REVIEW: MXL V67G Large Diaphragm Condenser Microphone

This is a review of an MXL V67g Large Diaphragm Condenser (LDC) microphone. This mic comes in a couple of different configurations - the MXL V67gs, which includes a roll off switch and a 6db pad, and the MXL V67g, which doesn't. Generally you'll see this mic with a green body and a gold grill. I opted for the Heritage Edition, which is an all silver colored model with some gold highlights, and comes with extras.

This is an inexpensive mic set - I ordered mine from Musician's Friend for just under $100 after taking advantage of an end of the year 17% sale in late 2016.

What's In The Box, And Initial Impressions

The package was quite impressive for such an affordable microphone. In the box you get the mic, a nice metal shock mount along with extra rubber bands in case one breaks, a microfiber cleaning cloth, and a metal pop screen. All of this sits snugly in a padded flight case. 

You get a lot in the package for the money

You get a lot in the package for the money

First off, the appearance of this mic is one of several ways it excels beyond its price range. It looks expensive! Sitting there in a studio in its shock mount, it holds its own amongst the big name brands. It certainly looks like it cost 10 times as much as my plain looking (but quite excellent!) Gefell MT71S, even though it’s the other way around.

The shock mount and pop screen are of course purpose built, and look great when the mic is all set up.

The shock mount was as good as or better than mounts I've gotten stock with other mics. Most of it is made of metal, and the clips sticking out of the side make it easy to give enough space to fit the mic through. When set, the mic fits snugly and works great right side up or upside down.


The MXL mic is cardioid only (no switchable patterns), as is evidenced by the clear marking on the front of the mic.

One thing that is missing on my version of the MXL mic that you might find on other mics even at this price level is a roll off switch to help suppress low frequency noise and a 10 db pad for recording very loud sources. These can come in handy especially in live situations, but to be honest, I never use them when recording. Depending on the instrument I generally apply a high pass filter (at about 80hz for guitar, for instance), and if I'm recording a very loud source I'll tend to use a different type of microphone anyway. You won't need a 10 db pad for a singer or an acoustic guitar in most cases.

However, the V67gs has these features for about $10 more, so if these are important to you there is an available option.

Manufacturer's Notes

Here's a few relevant details that you can get just by reading the product description.

  • Max Sound Pressure Level (SPL) 130 dB - Sufficient for most uses. Don't put it right next to a kick drum.
  • Frequency Response 30Hz to 20 kHz - This isn't quite the 20-20 you'll see in a lot of condenser mics, but 20-30Hz are not likely to be useful to your mix.
  • Phantom Power is required - No surprises there for an LDC microphone. You'll need an interface or preamp with phantom power to use this mic.

Testing The Microphone

The mic appears to be an excellent value, but how does it perform in the studio? In order to have some semblance of a standard, when I do microphone reviews I will be using a reference mic so that you have something to compare against. Of the mics that I own, I will be using the AKG C214 as a reference, because it's a mid range microphone and relatively uncolored.

* _Dataset content_
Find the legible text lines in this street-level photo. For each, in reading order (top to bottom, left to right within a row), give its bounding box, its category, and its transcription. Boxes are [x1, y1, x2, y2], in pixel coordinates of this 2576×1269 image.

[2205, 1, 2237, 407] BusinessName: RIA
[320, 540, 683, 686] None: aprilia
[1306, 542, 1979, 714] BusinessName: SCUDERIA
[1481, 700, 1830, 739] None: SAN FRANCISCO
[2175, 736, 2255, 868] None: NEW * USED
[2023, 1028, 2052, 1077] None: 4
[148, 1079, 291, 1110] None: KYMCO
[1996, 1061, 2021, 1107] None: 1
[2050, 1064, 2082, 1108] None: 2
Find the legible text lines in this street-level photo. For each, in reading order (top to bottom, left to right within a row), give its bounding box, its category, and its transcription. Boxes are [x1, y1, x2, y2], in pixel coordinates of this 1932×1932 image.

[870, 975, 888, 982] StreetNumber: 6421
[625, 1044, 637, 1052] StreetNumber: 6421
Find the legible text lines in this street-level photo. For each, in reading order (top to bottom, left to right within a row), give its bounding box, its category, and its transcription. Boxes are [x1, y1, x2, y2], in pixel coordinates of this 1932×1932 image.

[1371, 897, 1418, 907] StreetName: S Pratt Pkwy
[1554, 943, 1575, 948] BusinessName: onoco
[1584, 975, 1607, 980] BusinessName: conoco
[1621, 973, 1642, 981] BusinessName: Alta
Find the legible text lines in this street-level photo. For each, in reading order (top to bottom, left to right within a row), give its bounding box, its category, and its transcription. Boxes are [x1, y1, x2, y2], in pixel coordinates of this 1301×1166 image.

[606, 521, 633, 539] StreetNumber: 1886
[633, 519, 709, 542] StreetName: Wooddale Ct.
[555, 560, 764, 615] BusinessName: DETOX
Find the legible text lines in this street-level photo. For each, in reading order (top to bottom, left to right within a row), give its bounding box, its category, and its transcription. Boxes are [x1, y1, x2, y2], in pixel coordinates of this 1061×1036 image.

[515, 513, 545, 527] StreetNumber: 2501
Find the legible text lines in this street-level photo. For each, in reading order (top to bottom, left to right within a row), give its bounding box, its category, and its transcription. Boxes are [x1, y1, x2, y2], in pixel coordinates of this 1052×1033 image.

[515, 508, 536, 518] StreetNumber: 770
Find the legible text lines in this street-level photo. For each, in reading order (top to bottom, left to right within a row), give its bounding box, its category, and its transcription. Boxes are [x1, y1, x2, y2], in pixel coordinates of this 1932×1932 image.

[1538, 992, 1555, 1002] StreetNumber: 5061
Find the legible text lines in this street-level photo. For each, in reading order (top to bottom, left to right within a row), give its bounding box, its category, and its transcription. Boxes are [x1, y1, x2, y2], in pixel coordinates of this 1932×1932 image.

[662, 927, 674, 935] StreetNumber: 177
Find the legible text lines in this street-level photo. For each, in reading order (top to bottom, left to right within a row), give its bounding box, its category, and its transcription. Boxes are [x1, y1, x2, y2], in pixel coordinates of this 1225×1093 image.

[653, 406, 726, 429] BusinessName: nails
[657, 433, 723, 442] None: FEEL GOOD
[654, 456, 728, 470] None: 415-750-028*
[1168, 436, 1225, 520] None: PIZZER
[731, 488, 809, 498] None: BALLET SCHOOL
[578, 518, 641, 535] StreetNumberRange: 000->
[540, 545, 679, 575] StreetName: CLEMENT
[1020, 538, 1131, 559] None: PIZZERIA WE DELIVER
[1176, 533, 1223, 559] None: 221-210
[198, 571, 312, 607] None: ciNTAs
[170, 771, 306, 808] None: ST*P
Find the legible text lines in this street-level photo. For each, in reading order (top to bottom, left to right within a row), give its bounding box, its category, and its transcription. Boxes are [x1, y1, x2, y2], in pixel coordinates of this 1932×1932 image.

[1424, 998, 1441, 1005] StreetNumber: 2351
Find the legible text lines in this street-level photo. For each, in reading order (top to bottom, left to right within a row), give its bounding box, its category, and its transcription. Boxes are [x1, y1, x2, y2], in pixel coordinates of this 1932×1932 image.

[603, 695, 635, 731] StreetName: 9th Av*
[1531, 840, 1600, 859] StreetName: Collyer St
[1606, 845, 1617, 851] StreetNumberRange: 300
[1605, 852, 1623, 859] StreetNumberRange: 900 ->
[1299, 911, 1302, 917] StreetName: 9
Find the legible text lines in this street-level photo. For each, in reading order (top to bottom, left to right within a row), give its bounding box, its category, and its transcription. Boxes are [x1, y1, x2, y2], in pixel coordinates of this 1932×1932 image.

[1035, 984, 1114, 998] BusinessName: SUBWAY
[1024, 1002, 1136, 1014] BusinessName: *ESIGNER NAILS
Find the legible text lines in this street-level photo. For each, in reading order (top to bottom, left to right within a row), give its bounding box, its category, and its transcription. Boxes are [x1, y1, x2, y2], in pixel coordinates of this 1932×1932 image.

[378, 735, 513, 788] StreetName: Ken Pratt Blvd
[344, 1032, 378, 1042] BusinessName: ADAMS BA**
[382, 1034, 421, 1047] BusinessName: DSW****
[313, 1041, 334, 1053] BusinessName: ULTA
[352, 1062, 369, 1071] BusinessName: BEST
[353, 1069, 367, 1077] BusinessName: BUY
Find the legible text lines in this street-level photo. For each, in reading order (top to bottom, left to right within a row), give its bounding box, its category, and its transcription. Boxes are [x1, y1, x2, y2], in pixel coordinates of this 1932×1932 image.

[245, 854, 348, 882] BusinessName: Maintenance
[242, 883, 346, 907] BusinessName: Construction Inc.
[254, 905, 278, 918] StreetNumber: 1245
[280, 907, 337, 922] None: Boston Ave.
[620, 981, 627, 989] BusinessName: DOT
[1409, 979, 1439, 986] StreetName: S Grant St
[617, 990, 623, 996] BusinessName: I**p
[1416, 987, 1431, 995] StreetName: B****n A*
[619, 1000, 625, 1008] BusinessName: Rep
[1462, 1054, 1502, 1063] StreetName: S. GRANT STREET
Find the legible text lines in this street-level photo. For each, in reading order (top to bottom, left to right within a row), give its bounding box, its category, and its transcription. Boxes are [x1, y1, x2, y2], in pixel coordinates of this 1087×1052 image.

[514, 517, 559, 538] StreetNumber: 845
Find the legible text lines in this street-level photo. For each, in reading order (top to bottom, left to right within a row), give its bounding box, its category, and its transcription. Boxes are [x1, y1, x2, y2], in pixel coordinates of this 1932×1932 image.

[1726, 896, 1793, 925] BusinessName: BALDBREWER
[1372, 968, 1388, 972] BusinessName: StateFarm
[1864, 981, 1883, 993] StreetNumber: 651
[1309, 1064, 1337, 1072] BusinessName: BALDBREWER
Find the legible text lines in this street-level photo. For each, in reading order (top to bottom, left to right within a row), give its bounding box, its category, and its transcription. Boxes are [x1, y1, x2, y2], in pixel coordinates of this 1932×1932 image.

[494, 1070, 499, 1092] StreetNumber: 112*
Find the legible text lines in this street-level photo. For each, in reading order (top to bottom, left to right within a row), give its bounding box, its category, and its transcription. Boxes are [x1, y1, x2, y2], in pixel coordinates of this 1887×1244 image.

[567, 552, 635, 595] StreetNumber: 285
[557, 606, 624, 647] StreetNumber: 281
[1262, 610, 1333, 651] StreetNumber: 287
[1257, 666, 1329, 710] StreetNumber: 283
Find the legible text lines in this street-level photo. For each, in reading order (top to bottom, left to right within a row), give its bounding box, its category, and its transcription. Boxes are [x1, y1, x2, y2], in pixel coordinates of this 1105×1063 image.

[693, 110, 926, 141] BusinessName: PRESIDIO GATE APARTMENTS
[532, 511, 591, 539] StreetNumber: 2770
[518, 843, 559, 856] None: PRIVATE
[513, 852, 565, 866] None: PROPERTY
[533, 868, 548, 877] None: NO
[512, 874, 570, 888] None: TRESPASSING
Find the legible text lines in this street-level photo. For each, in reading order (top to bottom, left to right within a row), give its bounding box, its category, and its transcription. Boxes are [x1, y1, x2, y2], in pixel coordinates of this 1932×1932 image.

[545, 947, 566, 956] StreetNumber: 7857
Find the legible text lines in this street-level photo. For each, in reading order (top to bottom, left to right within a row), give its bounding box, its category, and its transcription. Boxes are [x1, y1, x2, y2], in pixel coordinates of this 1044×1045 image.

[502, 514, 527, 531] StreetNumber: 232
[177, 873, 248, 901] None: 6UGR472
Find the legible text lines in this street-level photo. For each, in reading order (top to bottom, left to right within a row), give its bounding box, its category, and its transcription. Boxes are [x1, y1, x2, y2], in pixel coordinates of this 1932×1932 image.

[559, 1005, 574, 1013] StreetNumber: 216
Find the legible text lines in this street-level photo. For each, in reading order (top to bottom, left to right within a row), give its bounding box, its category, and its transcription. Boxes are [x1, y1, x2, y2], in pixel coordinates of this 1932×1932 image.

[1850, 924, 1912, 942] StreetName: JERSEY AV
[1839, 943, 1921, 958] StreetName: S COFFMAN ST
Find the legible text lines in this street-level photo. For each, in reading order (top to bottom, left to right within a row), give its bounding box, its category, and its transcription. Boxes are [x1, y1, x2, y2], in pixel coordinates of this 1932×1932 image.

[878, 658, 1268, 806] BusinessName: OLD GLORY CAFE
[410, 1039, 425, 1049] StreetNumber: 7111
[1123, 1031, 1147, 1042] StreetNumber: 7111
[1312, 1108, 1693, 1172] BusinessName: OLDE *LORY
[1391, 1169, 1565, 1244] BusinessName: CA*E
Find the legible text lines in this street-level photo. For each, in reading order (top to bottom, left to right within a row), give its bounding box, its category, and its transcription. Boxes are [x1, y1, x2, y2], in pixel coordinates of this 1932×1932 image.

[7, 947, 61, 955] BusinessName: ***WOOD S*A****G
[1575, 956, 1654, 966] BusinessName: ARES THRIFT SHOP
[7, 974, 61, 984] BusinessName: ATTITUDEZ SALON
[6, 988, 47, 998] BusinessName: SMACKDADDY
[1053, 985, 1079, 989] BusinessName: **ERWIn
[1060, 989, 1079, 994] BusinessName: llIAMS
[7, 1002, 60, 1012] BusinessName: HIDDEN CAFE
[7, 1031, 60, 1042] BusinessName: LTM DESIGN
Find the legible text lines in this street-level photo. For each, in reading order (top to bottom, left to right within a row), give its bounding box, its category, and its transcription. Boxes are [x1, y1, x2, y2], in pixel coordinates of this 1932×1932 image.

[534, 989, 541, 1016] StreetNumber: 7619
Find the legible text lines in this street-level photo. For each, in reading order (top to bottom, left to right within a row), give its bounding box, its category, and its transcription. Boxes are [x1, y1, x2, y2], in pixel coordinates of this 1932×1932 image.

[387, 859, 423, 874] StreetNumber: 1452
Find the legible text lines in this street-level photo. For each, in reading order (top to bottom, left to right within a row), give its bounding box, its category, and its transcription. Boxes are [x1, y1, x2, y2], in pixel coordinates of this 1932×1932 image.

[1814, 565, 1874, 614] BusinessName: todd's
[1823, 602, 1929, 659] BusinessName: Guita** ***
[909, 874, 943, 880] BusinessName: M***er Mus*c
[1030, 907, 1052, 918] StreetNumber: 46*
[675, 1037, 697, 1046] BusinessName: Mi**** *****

* _Goals_
- 1) Please copy the microphone review from "Manufacturer's Notes" up to and including "use this mic.".
- 2) Rewrite the records from the line with "this 1044×1045 image." up to and including the line with "[559, 1005, 574, 1013] StreetNumber: 216", changing "street-level" to "roadside" and keeping everything else the same.

* _Solutions to each task_
- 1)
Manufacturer's Notes

Here's a few relevant details that you can get just by reading the product description.

  • Max Sound Pressure Level (SPL) 130 dB - Sufficient for most uses. Don't put it right next to a kick drum.
  • Frequency Response 30Hz to 20 kHz - This isn't quite the 20-20 you'll see in a lot of condenser mics, but 20-30Hz are not likely to be useful to your mix.
  • Phantom Power is required - No surprises there for an LDC microphone. You'll need an interface or preamp with phantom power to use this mic.

- 2)
Find the legible text lines in this roadside photo. For each, in reading order (top to bottom, left to right within a row), give its bounding box, its category, and its transcription. Boxes are [x1, y1, x2, y2], in pixel coordinates of this 1044×1045 image.

[502, 514, 527, 531] StreetNumber: 232
[177, 873, 248, 901] None: 6UGR472
Find the legible text lines in this roadside photo. For each, in reading order (top to bottom, left to right within a row), give its bounding box, its category, and its transcription. Boxes are [x1, y1, x2, y2], in pixel coordinates of this 1932×1932 image.

[559, 1005, 574, 1013] StreetNumber: 216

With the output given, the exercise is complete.